Imaginez un instant que l’extrême droite soit aux commandes du pays. Comment réagiraient alors les centaines de milliers de fonctionnaires chargés d’appliquer les directives gouvernementales ? C’est la question à laquelle tentent de répondre plus de 300 cadres de l’Éducation nationale, à travers une pétition qui fait grand bruit.
Une déclaration de résistance inédite
Inspecteurs, chefs d’établissement, hauts fonctionnaires… Ils sont pour l’instant un peu moins de 300 à avoir signé cette déclaration, mais leur nombre ne cesse de croître. Leur message est clair : si un gouvernement d’extrême droite venait à prendre le pouvoir, ils n’appliqueraient pas les directives ministérielles contraires aux valeurs républicaines.
Nous ne serons pas les exécuteurs d’une politique contraire aux principes qui fondent notre attachement au service public d’éducation.

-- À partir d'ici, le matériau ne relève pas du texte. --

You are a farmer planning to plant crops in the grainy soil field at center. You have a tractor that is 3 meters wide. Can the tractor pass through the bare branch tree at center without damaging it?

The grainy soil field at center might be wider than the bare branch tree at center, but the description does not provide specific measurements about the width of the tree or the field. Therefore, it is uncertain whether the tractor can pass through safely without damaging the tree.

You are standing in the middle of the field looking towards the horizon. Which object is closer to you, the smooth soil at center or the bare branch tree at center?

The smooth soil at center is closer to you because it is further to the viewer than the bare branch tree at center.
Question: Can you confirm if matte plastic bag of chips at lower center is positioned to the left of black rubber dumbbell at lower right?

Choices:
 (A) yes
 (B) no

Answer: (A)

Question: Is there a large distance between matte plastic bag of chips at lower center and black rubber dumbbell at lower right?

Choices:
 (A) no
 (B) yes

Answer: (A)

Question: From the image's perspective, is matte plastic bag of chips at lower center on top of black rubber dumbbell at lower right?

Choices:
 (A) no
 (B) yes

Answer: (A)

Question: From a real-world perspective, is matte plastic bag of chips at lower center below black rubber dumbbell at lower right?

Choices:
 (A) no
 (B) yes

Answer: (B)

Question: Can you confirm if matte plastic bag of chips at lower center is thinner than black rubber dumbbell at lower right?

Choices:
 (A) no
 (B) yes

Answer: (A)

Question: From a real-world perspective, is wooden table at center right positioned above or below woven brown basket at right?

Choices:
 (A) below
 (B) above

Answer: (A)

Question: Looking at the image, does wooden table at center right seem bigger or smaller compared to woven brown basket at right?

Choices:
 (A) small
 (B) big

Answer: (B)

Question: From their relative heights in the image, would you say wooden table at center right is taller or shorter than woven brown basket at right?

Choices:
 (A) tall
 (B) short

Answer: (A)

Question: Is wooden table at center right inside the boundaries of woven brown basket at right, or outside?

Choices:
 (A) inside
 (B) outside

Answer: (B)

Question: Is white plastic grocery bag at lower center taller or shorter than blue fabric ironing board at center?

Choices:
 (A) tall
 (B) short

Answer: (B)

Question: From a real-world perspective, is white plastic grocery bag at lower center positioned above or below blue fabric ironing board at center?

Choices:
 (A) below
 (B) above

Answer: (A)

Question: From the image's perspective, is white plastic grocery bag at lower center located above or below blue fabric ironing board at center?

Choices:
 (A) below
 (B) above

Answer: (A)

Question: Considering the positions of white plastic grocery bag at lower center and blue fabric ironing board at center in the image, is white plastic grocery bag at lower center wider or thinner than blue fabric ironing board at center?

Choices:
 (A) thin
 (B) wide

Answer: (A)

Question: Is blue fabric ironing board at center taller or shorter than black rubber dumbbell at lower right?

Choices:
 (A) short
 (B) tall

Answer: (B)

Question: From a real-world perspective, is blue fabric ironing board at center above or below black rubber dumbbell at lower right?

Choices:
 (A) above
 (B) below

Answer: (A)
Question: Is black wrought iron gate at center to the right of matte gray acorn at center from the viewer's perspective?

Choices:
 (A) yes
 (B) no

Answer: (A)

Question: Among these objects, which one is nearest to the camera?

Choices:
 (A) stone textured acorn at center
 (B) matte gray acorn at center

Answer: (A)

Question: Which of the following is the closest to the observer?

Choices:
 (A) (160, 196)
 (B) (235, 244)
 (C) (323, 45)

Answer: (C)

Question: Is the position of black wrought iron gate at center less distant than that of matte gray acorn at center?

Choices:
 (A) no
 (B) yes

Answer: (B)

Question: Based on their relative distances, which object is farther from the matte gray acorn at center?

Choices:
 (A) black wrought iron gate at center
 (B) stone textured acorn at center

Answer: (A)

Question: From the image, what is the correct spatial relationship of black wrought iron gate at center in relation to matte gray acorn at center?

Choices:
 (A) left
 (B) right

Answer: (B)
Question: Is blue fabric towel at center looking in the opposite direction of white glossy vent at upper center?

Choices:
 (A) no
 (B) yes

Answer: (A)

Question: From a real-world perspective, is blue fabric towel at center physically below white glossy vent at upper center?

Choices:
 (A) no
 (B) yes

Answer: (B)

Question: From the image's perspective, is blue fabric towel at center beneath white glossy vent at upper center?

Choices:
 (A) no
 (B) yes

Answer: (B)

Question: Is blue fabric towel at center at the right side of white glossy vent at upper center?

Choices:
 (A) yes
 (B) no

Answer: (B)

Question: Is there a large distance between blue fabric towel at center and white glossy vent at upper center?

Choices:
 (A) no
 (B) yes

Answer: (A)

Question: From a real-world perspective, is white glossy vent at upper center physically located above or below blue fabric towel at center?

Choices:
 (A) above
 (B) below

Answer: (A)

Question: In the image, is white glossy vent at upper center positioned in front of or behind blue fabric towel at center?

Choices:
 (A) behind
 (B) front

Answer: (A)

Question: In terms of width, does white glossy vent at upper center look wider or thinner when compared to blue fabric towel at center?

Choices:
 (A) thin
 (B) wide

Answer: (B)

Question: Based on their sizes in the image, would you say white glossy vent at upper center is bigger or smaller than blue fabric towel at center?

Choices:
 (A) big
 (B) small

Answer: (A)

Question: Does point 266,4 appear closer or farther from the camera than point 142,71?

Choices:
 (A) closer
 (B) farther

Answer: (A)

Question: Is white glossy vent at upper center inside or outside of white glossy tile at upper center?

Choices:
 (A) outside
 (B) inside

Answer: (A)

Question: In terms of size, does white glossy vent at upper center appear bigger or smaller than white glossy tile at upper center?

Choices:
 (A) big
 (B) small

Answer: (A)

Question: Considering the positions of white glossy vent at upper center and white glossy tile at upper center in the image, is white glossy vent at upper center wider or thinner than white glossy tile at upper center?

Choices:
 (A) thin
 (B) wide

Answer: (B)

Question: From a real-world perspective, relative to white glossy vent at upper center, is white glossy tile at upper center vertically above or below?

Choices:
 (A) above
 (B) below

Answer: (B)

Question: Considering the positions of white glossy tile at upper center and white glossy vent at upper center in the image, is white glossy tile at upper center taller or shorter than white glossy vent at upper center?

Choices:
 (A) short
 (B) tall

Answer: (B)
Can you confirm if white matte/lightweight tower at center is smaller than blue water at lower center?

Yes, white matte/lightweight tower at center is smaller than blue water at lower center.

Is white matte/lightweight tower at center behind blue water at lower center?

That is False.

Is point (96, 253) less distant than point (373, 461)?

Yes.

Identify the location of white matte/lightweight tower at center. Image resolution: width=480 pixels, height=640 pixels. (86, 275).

Extrait de la pétition des cadres de l’Éducation nationale
Une telle prise de position de la part de hauts fonctionnaires est tout à fait inédite. Eux qui, d’ordinaire, se doivent d’appliquer loyalement les consignes, quelles que soient leurs convictions personnelles et la couleur politique du gouvernement. Mais pour ces signataires, il y a des limites à ne pas franchir.
Les valeurs républicaines en jeu
Au cœur de leur argumentaire : la défense de l’École républicaine et de ses principes fondateurs. Liberté, égalité, fraternité, laïcité… Autant de valeurs qu’ils jugent incompatibles avec l’idéologie prônée par l’extrême droite. Appliquée à l’Éducation, celle-ci pourrait se traduire par :
- Une remise en cause de la mixité et de l’égalité filles-garçons
- Des atteintes à la laïcité et à la neutralité du service public
- Des discriminations envers certains élèves et enseignants
- Une vision révisionniste des programmes d’histoire
Autant de dérives auxquelles ces cadres de l’Éducation nationale se disent prêts à s’opposer, quitte à entrer en désobéissance. Un choix fort, qui en dit long sur leur attachement à l’École de la République.

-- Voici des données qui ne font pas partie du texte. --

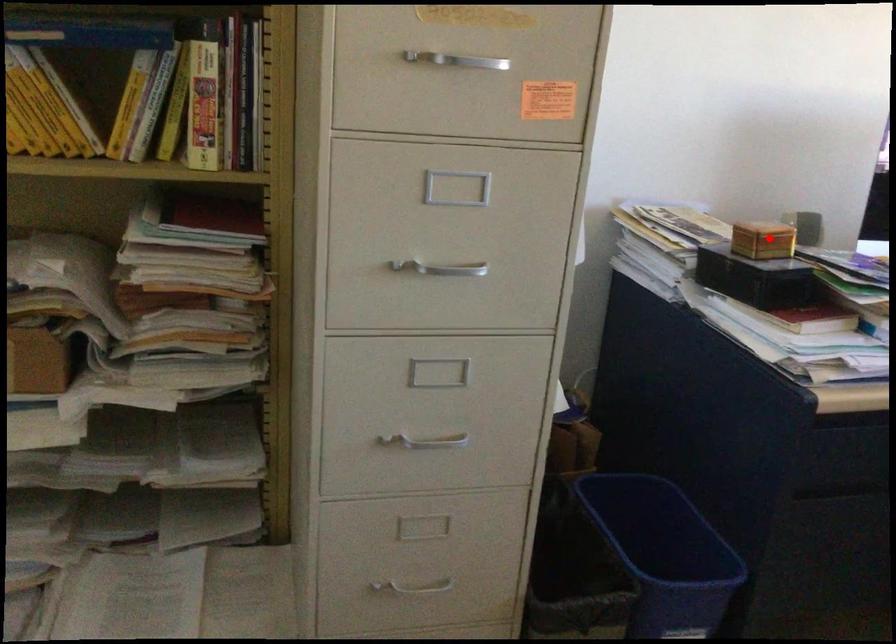
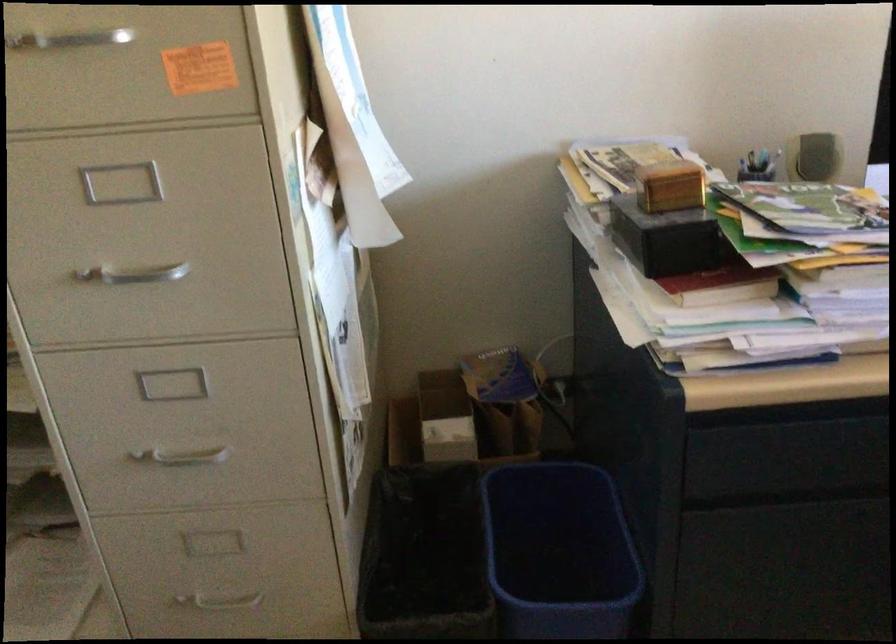
Find the pixel in the second image that matches the highlighted location in the first image.

(669, 185)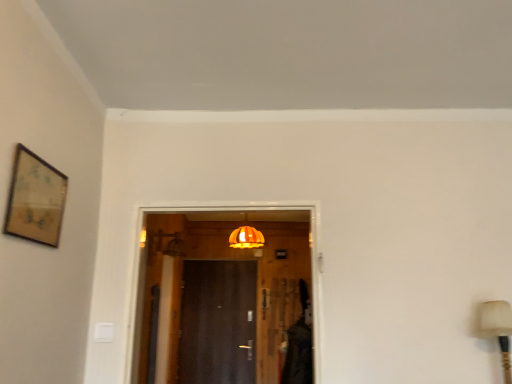
Question: Does dark wood door at center appear on the left side of wooden framed artwork at upper left?

Choices:
 (A) no
 (B) yes

Answer: (A)

Question: Is dark wood door at center beside wooden framed artwork at upper left?

Choices:
 (A) yes
 (B) no

Answer: (B)

Question: Is the depth of dark wood door at center greater than that of wooden framed artwork at upper left?

Choices:
 (A) yes
 (B) no

Answer: (A)

Question: From a real-world perspective, is dark wood door at center located higher than wooden framed artwork at upper left?

Choices:
 (A) no
 (B) yes

Answer: (A)

Question: Does dark wood door at center have a smaller size compared to wooden framed artwork at upper left?

Choices:
 (A) no
 (B) yes

Answer: (A)

Question: From a real-world perspective, is dark wood door at center below wooden framed artwork at upper left?

Choices:
 (A) no
 (B) yes

Answer: (B)

Question: Is wooden framed artwork at upper left not near dark wood door at center?

Choices:
 (A) no
 (B) yes

Answer: (B)

Question: Is wooden framed artwork at upper left outside dark wood door at center?

Choices:
 (A) no
 (B) yes

Answer: (B)

Question: Is wooden framed artwork at upper left bigger than dark wood door at center?

Choices:
 (A) yes
 (B) no

Answer: (B)

Question: Can you confirm if wooden framed artwork at upper left is positioned to the left of dark wood door at center?

Choices:
 (A) yes
 (B) no

Answer: (A)

Question: Does wooden framed artwork at upper left come in front of dark wood door at center?

Choices:
 (A) yes
 (B) no

Answer: (A)

Question: Considering the relative sizes of wooden framed artwork at upper left and dark wood door at center in the image provided, is wooden framed artwork at upper left shorter than dark wood door at center?

Choices:
 (A) yes
 (B) no

Answer: (A)

Question: Is wooden framed artwork at upper left outside orange fabric lampshade at center?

Le devoir de réserve en question
Mais cette pétition pose aussi la question des limites du devoir de réserve et de l’obéissance hiérarchique auxquels sont tenus les fonctionnaires. Peuvent-ils vraiment choisir, en leur âme et conscience, de ne pas appliquer des directives légales mais qu’ils jugeraient contraires à l’éthique ?
Le débat n’est pas nouveau. En 2018 déjà, le cas de fonctionnaires américains refusant d’appliquer certains décrets anti-immigration de Donald Trump avait fait couler beaucoup d’encre. Tout comme celui des maires qui avaient choisi d’outrepasser la loi pour célébrer des mariages homosexuels.
Quand la loi devient injuste, la résistance devient un devoir.
Thomas Jefferson
Cette citation prend ici tout son sens. En s’engageant d’ores et déjà à désobéir si la situation l’exige, les signataires de la pétition affirment la primauté des principes républicains sur le respect aveugle des instructions. Une prise de position courageuse, qui montre que leur loyauté va avant tout à l’institution scolaire et à ses valeurs.
Et maintenant ?
Difficile de prédire l’impact qu’aura cette pétition si l’hypothèse redoutée d’une victoire de l’extrême droite devait se produire. Nul doute qu’un bras de fer s’engagerait entre le gouvernement et les fonctionnaires rebelles, avec de possibles sanctions à la clé. Mais ce texte a le mérite de poser publiquement la question des limites de l’obéissance, et de la responsabilité éthique des serviteurs de l’État.
Une chose est sûre : le débat est loin d’être clos. Et il en dit long sur les inquiétudes que suscite la possibilité d’une prise de pouvoir par les extrêmes. Espérons simplement que, quel que soit le résultat des urnes, l’École continue de jouer pleinement son rôle de pilier de notre démocratie.